• _Task to complete_: From the entries below, copy every line that has the word "coaster".

──────── Data excerpts

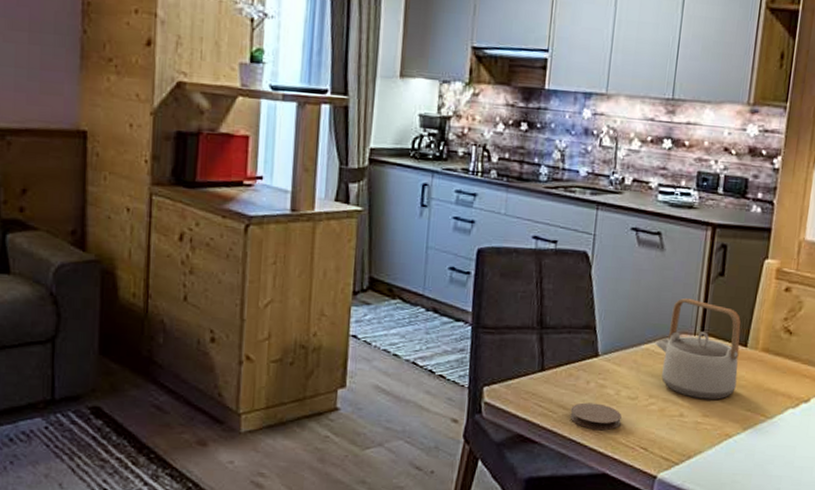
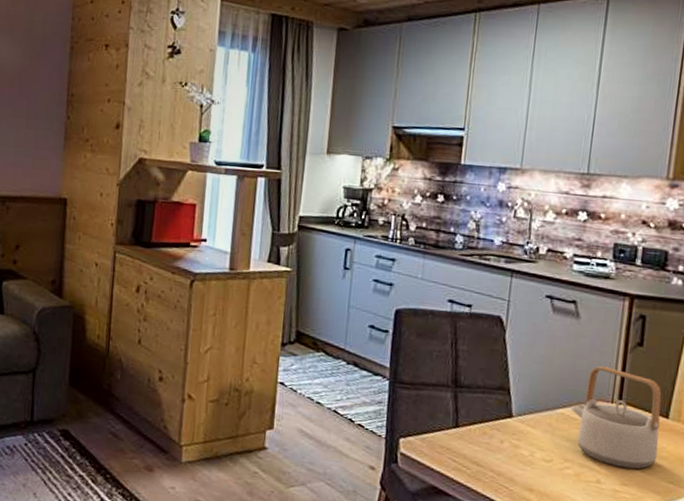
coaster: present [570,402,622,430] -> none [483,461,536,490]

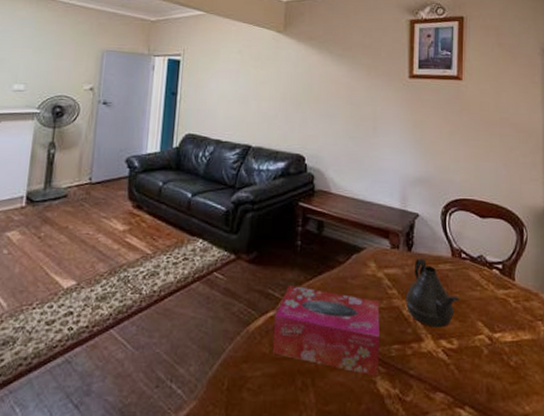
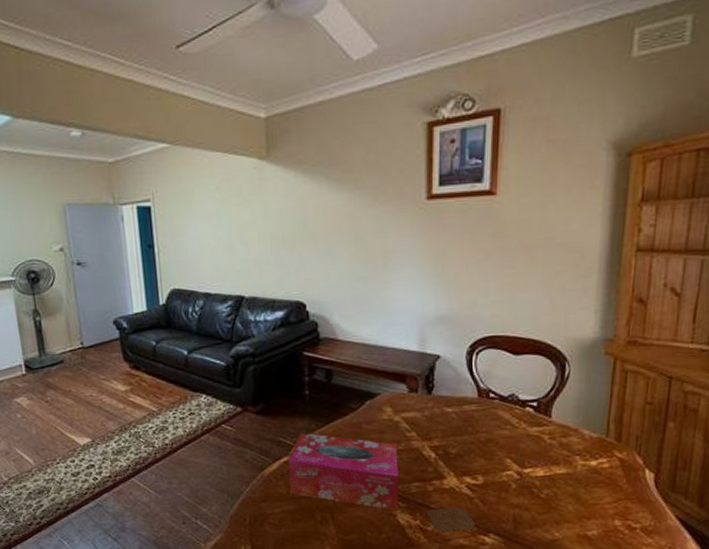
teapot: present [405,258,460,328] -> none [425,400,487,466]
coaster: none [405,375,451,403] -> present [426,508,475,531]

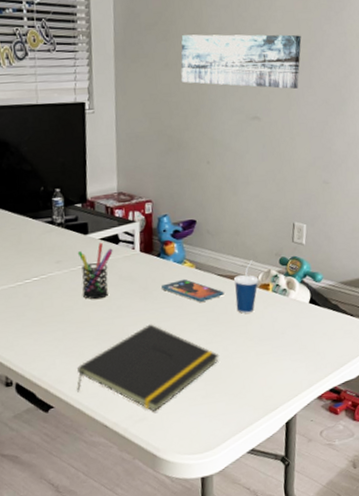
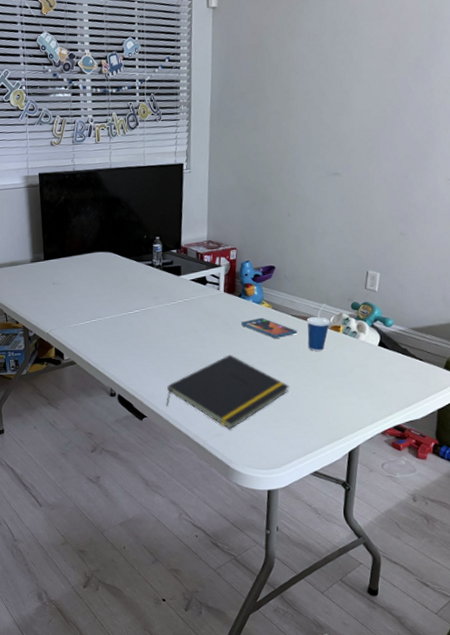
pen holder: present [77,242,113,300] -> none [171,283,201,331]
wall art: present [181,34,302,89] -> none [267,94,386,146]

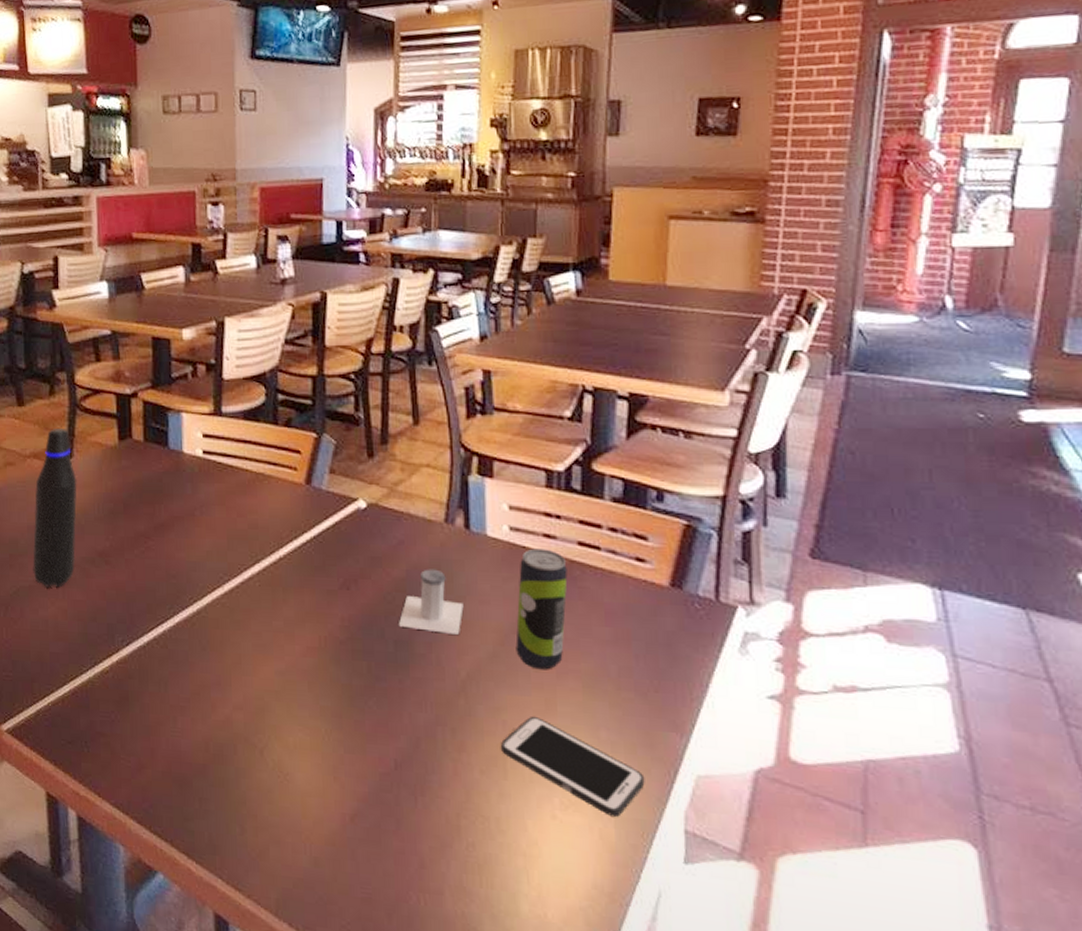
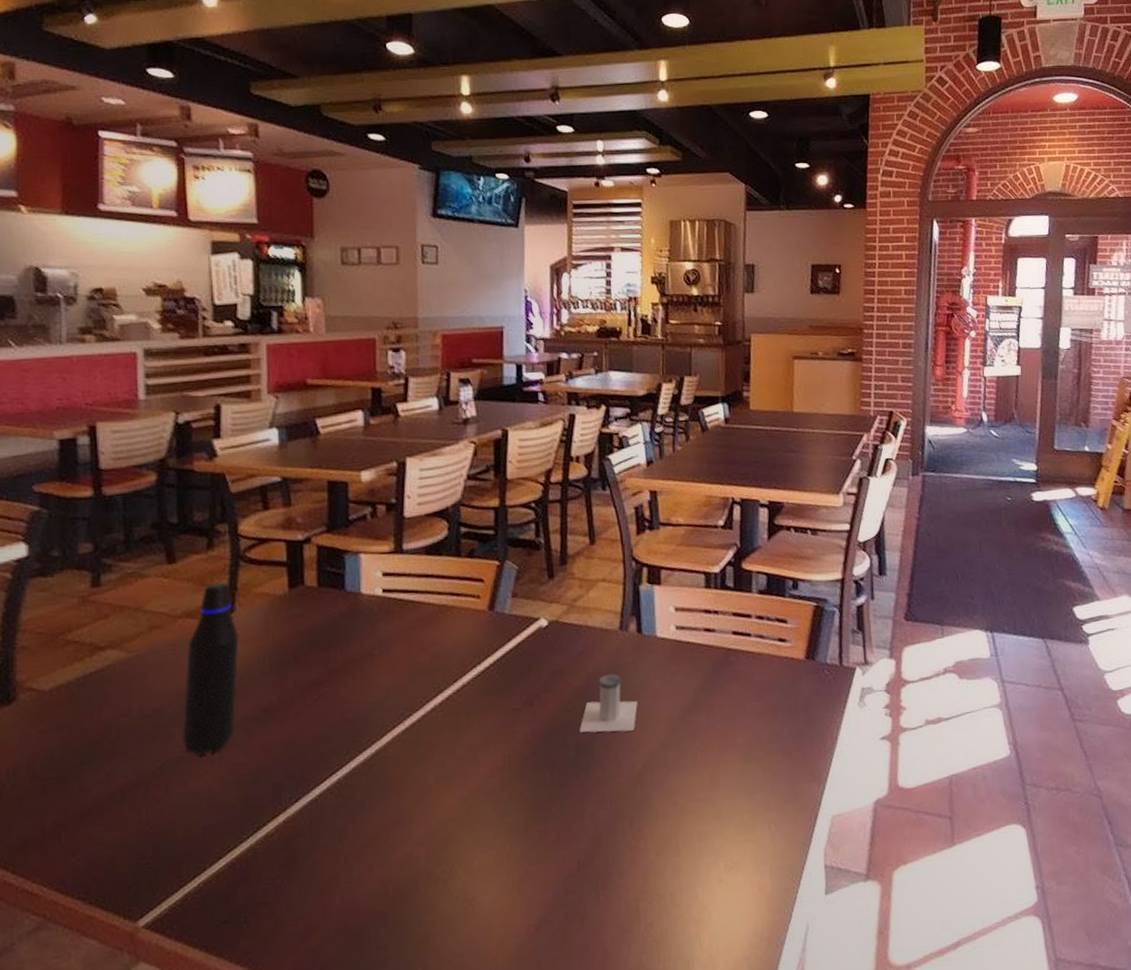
cell phone: present [500,715,645,818] -> none [672,792,793,869]
beverage can: present [515,548,568,670] -> none [683,641,725,750]

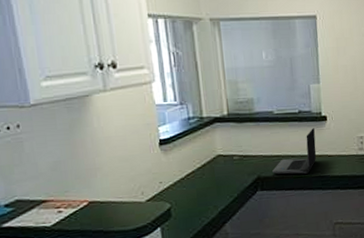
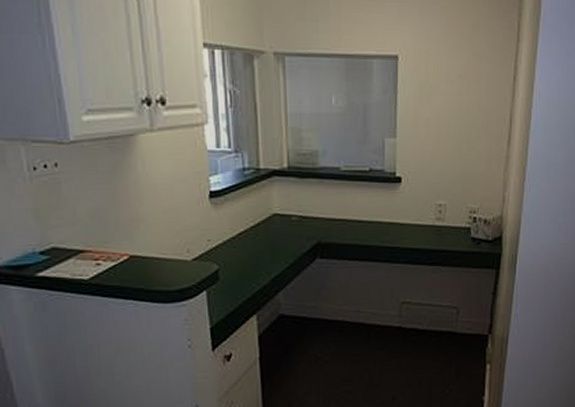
laptop computer: present [272,127,317,175] -> none [335,189,387,243]

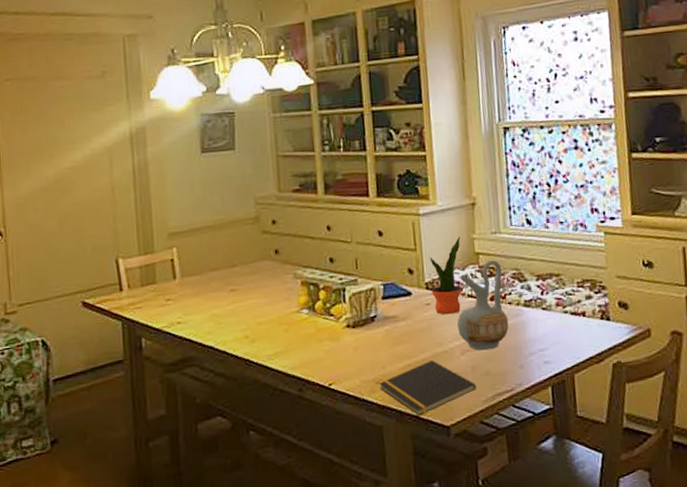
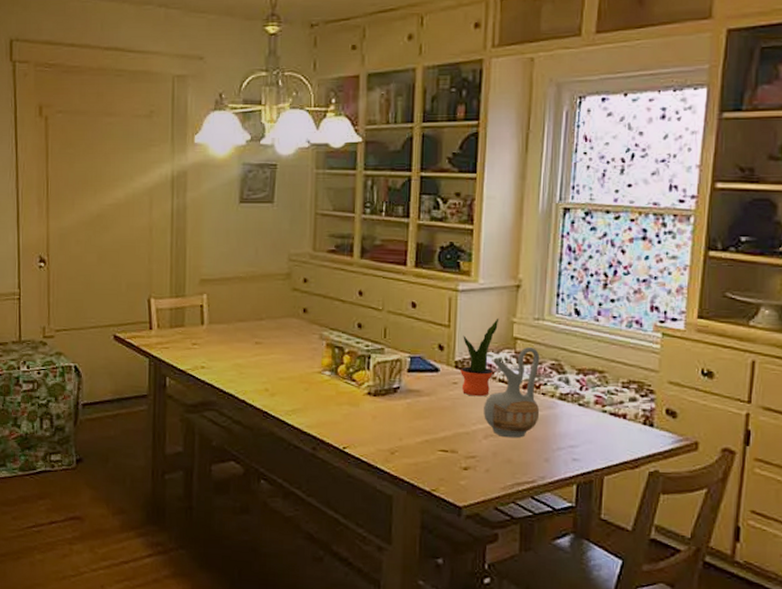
notepad: present [379,360,477,416] -> none [394,440,496,492]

────────────────

• _Response to this task_:
coaster: present [570,402,622,430] -> none [483,461,536,490]
coaster: none [405,375,451,403] -> present [426,508,475,531]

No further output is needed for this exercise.